Halloween. Everyone here hates it, so it hasn’t been properly celebrated for at least three years, but I get a rush out of pretending to be something else for a night. And having an excuse to drink & stuff my face. (See photo for last year's costume: "fishing for compliments.")
Similarly, Thanksgiving, which means a trip to my grandma’s to spend QT with the fam, which also involves our annual Chanukkah/Christmas gift exchange. Ah, the joys of an interreligious clan.
- A time to be emo. Fall just feels a little more introspective than the other seasons, giving me the go-ahead to be slightly emotionally wimpy for at least two months.
Scarves. And sweaters, though I promise to take it easy on turtlenecks this year. Oh, & boots, too. Also, a bonus: no shorts.
Starbucks' caramel apple cider. On a related note, Starbucks' salted hot chocolate, though this often gets pushed off until it’s truly cold.
- The dwindling of tourist season. Everyone's too busy with school & work to make it into the city to clog up our escalators with stupidity.
Thursday, September 10, 2009
Woman: "No, no, cuh-PRAY-zay."Please note that, in this case, "gnocchi" was pronounced "guh-NOCK-ee." And no, I don't think he was being ironic, although I'll give him the manga joke. Because I'm gracious.
Man: "OK, OK. Cuh-PRAY-zay. Got it.
Woman: "And gnocchi."
Man: "Gnocchi. Isn't that some character in Japanese manga?"
As hellish as their presence usually is, tourists can also be such gems, as demonstrated. How much do you want to bet that these ones were Midwesterners?

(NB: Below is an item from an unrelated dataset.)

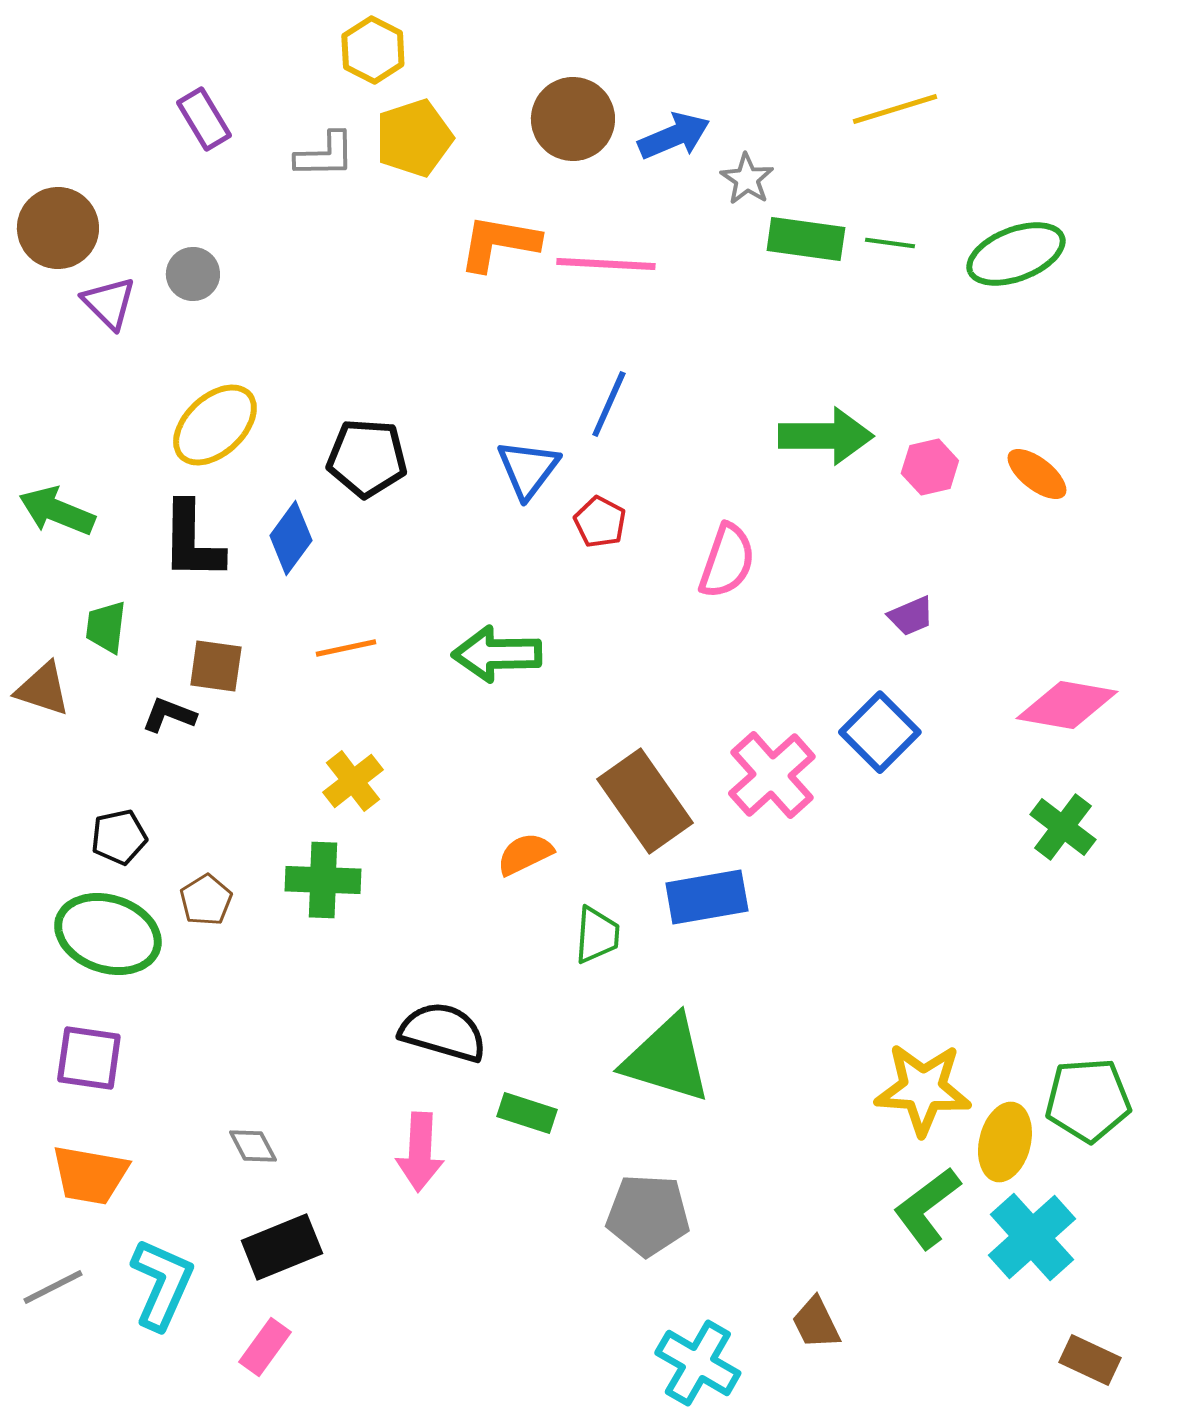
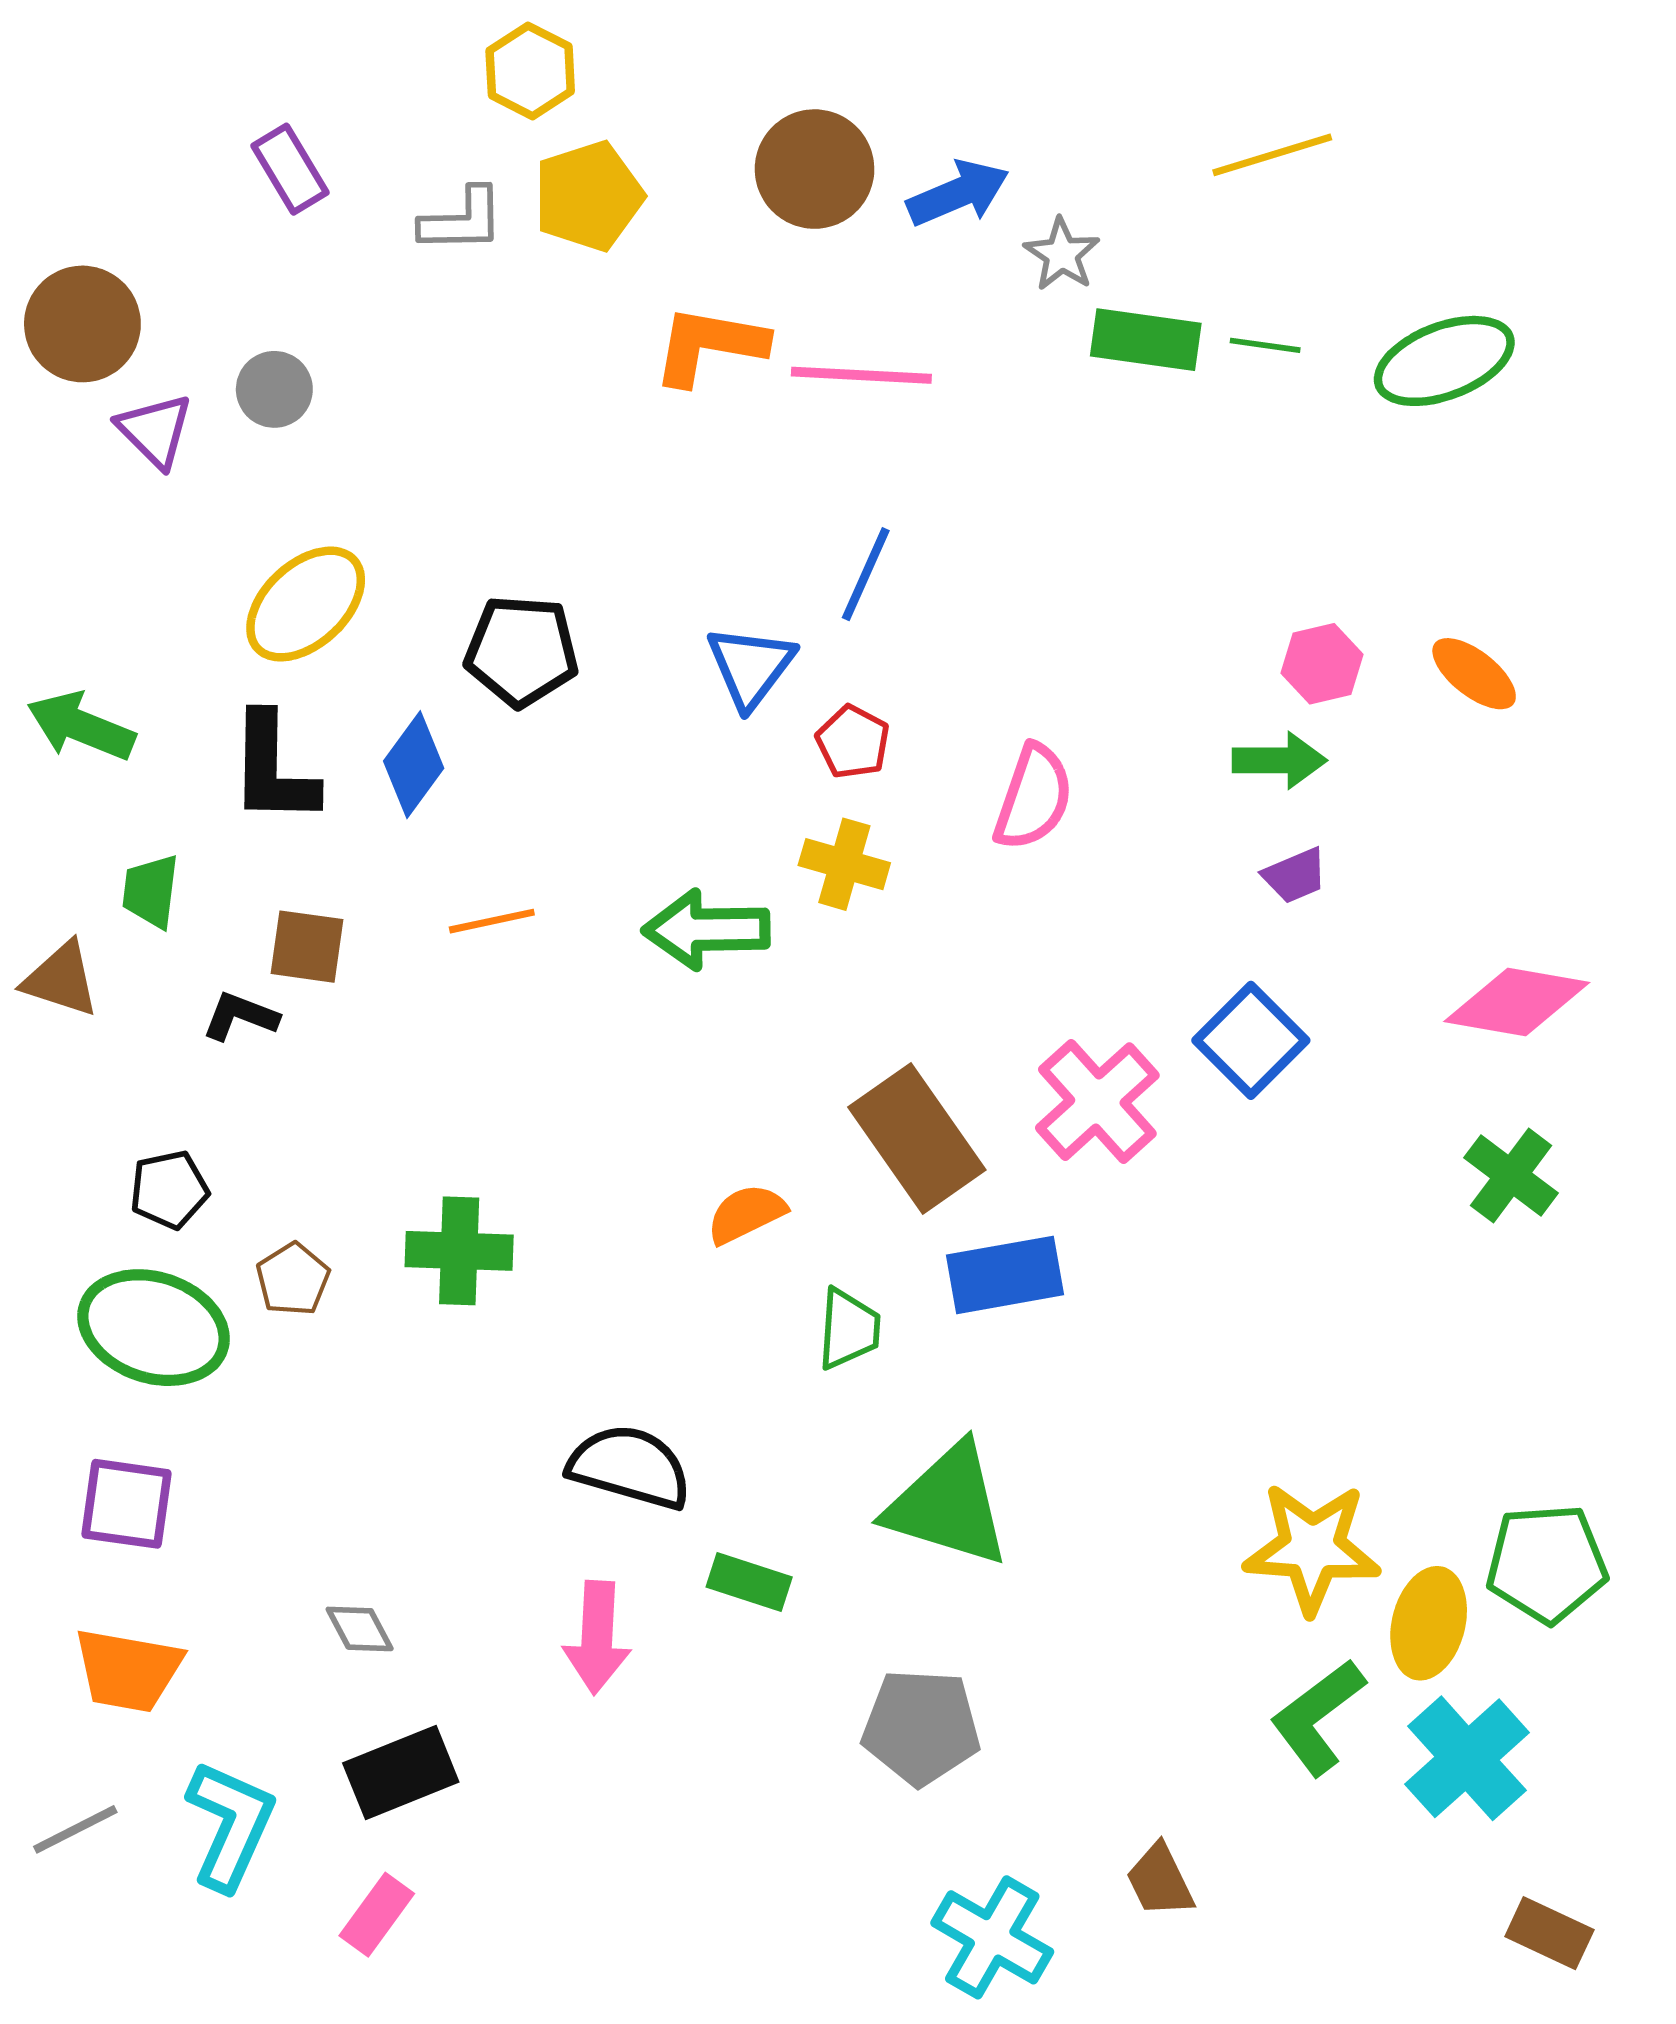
green arrow: (826, 436) -> (1279, 760), moved, size x0.7
yellow cross: (353, 781) -> (844, 864), moved, turned -36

Thursday, September 3, 2009
No, I mean it. In the past three months, the following situations have occurred:
- I sprinted from my (old) apartment to catch an L2 bus one weeknight. As I stepped onto the bus, the wobbly, little old man on the top step in front of me teetered & fell backwards. I caught him - all 100 or so pounds, cane & all - & swiftly deposited him back on the top step where he belonged. "I didn't know you were there," he breathed. "I thought I was going to die." An exaggeration? Perhaps. But it is almost certain he would have fractured some part of his fragile self had he taken the full tumble.
- While riding a bus back to work following a midday physical therapy appointment, the bus driver pulled up at a stop in Farragut to discover a fallen women lying in the bus shelter. "Ma'am, are you OK?!" he yelled out the door. When she didn't answer, I climbed off the bus & joined a fellow passerby in calling 911 & waiting as EMS came out to tend to the bruised, bloody & very dirty old woman who'd fallen face-first onto the sidewalk & couldn't seem to speak properly.
- This morning while exiting a train at Dupont Circle, I watched in horror as a man with pens in his shirt pocket somehow became tangled up in the iPod cord of a woman walking past him. As she hurried on by, she unknowingly dragged him to his knees on the platform next to the open train door while he screamed "Stop walking!" A bewildered onlooking crowd tried to keep the doors open so he wouldn't get stuck in them if the train pulled away, but when she stopped, the two of them were so badly intertwined that they couldn't get themselves undone. I hurriedly detached them as he yelled obscenities & as she apologized profusely, just in time for them to miss the train - & wait on the platform alone together.